Mitra also worked for the World Bank and was chairman of the Parliament's Standing Committee on Industry and Commerce after his nomination to the Rajya Sabha in mid-1990s. Though he was not active in politics after quitting the government, Mitra was an influential social and political commentator, writing newspaper columns on a variety of domestic and global political matters. Not that all of them were simple to understand, but they shed light on his prolific writing habits, his infinite energy and his determination to spread the ideology he believed in – Marxism. He won the Sahitya Academy Award for his contribution to Bengali literature. Besides authoring around two dozen titles, he also authored two volumes on the art history of India in Bengali.

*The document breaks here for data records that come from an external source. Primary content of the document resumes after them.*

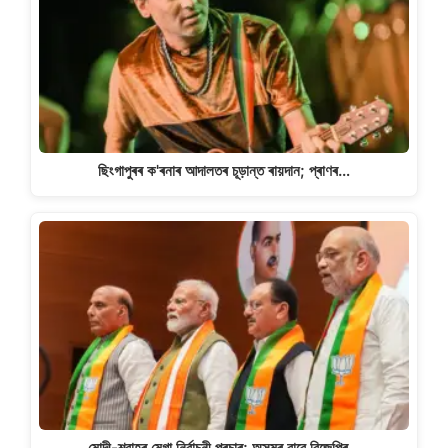
ছিংগাপুৰৰ ক'ৰনাৰ আদালতৰ চূড়ান্ত ৰায়দান; প্ৰাণৰ…
মোদী-শ্বাহৰ মেগা নিৰ্বাচনী প্ৰচাৰ; অসমৰ বাবে বিজেপিৰ…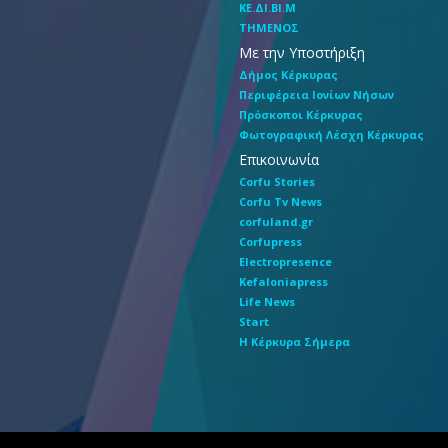
ΚΕ.ΔΙ.ΒΙ.Μ
ΤΗΜΕΝΟΣ
Με την Υποστήριξη
Δήμος Κέρκυρας
Περιφέρεια Ιονίων Νήσων
Πρόσκοποι Κέρκυρας
Φωτογραφική Λέσχη Κέρκυρας
Επικοινωνία
Corfu Stories
Corfu Tv News
corfuland.gr
Corfupress
Electropresence
Kefaloniapress
Life News
Start
Η Κέρκυρα Σήμερα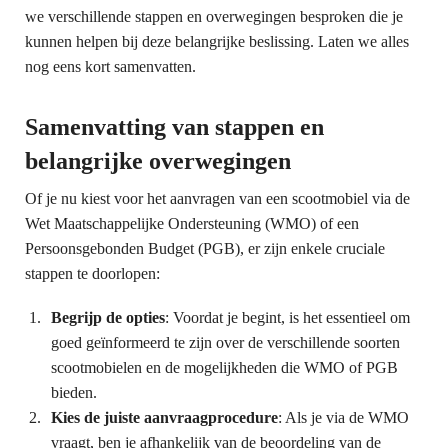
we verschillende stappen en overwegingen besproken die je
kunnen helpen bij deze belangrijke beslissing. Laten we alles
nog eens kort samenvatten.
Samenvatting van stappen en
belangrijke overwegingen
Of je nu kiest voor het aanvragen van een scootmobiel via de
Wet Maatschappelijke Ondersteuning (WMO) of een
Persoonsgebonden Budget (PGB), er zijn enkele cruciale
stappen te doorlopen:
Begrijp de opties
: Voordat je begint, is het essentieel om
goed geïnformeerd te zijn over de verschillende soorten
scootmobielen en de mogelijkheden die WMO of PGB
bieden.
Kies de juiste aanvraagprocedure
: Als je via de WMO
vraagt, ben je afhankelijk van de beoordeling van de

In August 2013, Mitra, though he was formerly a CPM MP, lashed out at the party leadership for “patronising US capitalists and the foreign business lobby. He was addressing a public meeting in the Cossipore-Baranagar area in North Kolkata where he alleged that a section of party leaders and workers had been deviating themselves from Marxist ideas and ideologies and were selling themselves to the USA and the British lobby for their own interests. Ironically, the pubic meeting had been organized by the local CPM zonal committee in remembrance of the mass killing of Naxalites in August 1976 when Siddhartha Sankar Ray was Chief Minister of West Bengal. He confessed that he felt ashamed of having been in a CPM-led government and party MP. He had resigned from the ministership during the end 1980s following a difference of opinion with then Chief Minister Jyoti Basu and the party leadership.

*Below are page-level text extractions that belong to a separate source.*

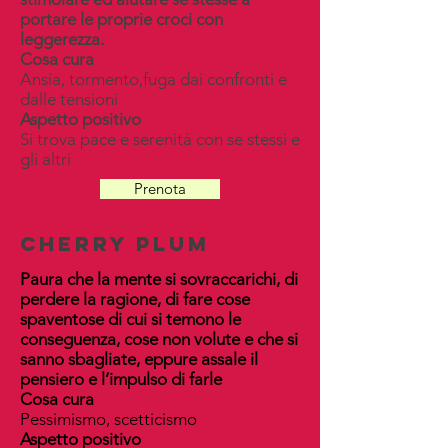
portare le proprie croci con
leggerezza.
Cosa cura
Ansia, tormento,fuga dai confronti e
dalle tensioni
Aspetto positivo
Si trova pace e serenità con se stessi e
gli altri
Prenota
cherry plum
Paura che la mente si sovraccarichi, di
perdere la ragione, di fare cose
spaventose di cui si temono le
conseguenza, cose non volute e che si
sanno sbagliate, eppure assale il
pensiero e l’impulso di farle
Cosa cura
Pessimismo, scetticismo
Aspetto positivo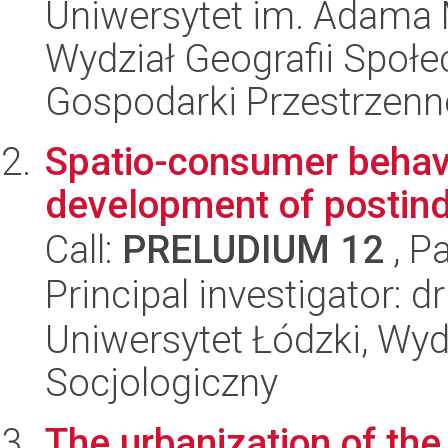
Uniwersytet im. Adama 
Wydział Geografii Społ
Gospodarki Przestrzenn
Spatio-consumer behavi
development of postindu
Call:
PRELUDIUM 12
, P
Principal investigator: 
Uniwersytet Łódzki, Wy
Socjologiczny
The urbanization of the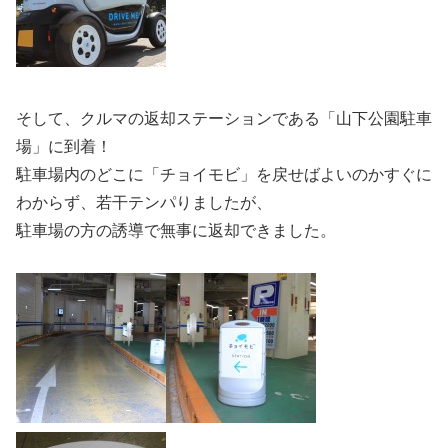
そして、クルマの返却ステーションである「山下公園駐車
場」に到着！
駐車場内のどこに「チョイモビ」を戻せばよいのかすぐに
わからず、若干テンパりましたが、
駐車場の方の誘導で無事に返却できました。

Despite being a Marxist economist, Mitra was critical of the Communist Party of India (Marxist) on several occasions. After the police firing in East Midnapore district’s Nandigram on March 14, 2007, where at least 14 persons were killed, he lashed out at the Buddhdeb Bhattacharjee government. “If I do not speak out now, my conscience will never pardon me,” Mitra had said. In a fitting tribute, former Governor of West Bengal Gopal Krishna Gandhi writes, “Ashokbabu, traversed fields that included Michelangelo, Antonio Gramsci, the lyrics of the Tagore music that was being played by an instrumental choir, Victoria Ocampo and, in answer to a question on whether crime thrillers still fascinated him, a short dissertation on Earl Stanley Gardner's oeuvre.”

Gandhi adds that “in his compact little study which had four walls lined with books from floor level to almost the ceiling showed age and handling. More importantly, they bespoke belonging. They sat on those shelves, with a few small framed photographs of family and friends - and one of Lenin.

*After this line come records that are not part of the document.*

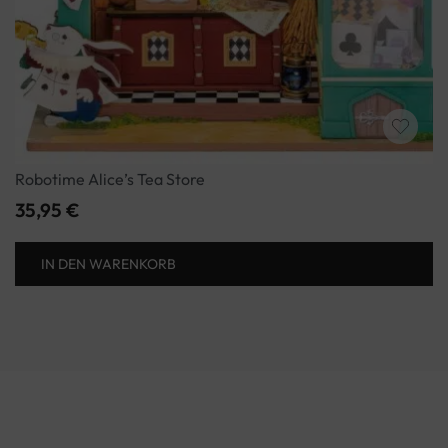
Robotime Alice’s Tea Store
35,95
€
IN DEN WARENKORB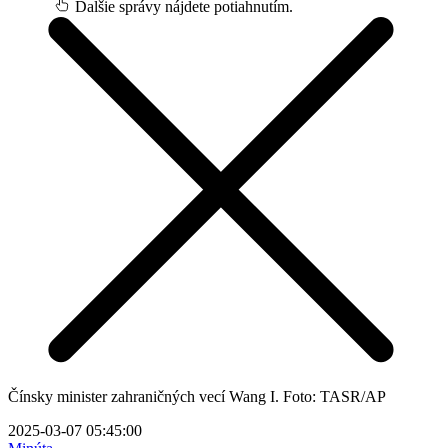
Ďalšie správy nájdete potiahnutím.
Čínsky minister zahraničných vecí Wang I. Foto: TASR/AP
2025-03-07 05:45:00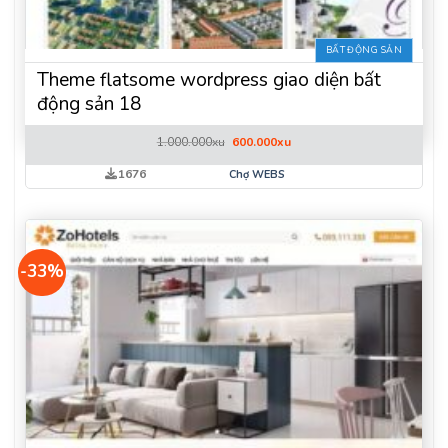
BẤT ĐỘNG SẢN
Theme flatsome wordpress giao diện bất
động sản 18
Giá
Giá
1.000.000
xu
600.000
xu
gốc
hiện
là:
tại
1676
Chợ WEBS
1.000.000xu.
là:
600.000xu.
-33%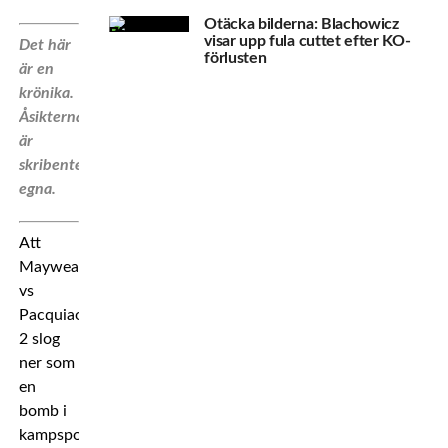
Otäcka bilderna: Blachowicz
visar upp fula cuttet efter KO-
Det här
förlusten
är en
krönika.
Åsikterna
är
skribentens
egna.
Att
Mayweather
vs
Pacquiao
2 slog
ner som
en
bomb i
kampsportsvärlden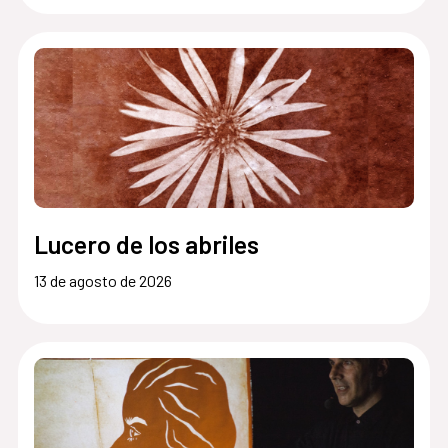
Lucero de los abriles
13 de agosto de 2026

Once, Pranab Mukherjee, then the finance minister in the Union cabinet in the early 1980s, had accused Mitra of plagiarism referring to a speech he had written for Indira Gamdhi when she was PM. But Mitra was not one to take this accusation lying down. He filed a defamation suit against Mukherjee and withdrew the suit after Mukherjee apologised to Mitra in writing. The entire episode was reported widely in the media at that time. Mitra had very cordial relations with Amartya Sen and was not only happy when Sen was bestowed the Nobel Prize for Economics but also lamented that it was an award that was long overdue.

In 1993, Mitra was invited to deliver the main address at a discussion on the administrative changed in the Panchayat Raj in West Bengal. Present on the occasion was then-Governor or Punjab the late Nirmal Mukerji and MP Debarata Bandopadhyay. Mitra was requested to deliver his speech in English because he was told that the Governor was not very comfortable in understanding Bengali. Mitra promptly retorted, “He still uses Mukherjee as his family name so I will deliver the address in Bengali.” In the entire speech that lasted 90 minutes he did not use a single English word! That is what Ashok Mitra was like. We will miss you Ashok Babu.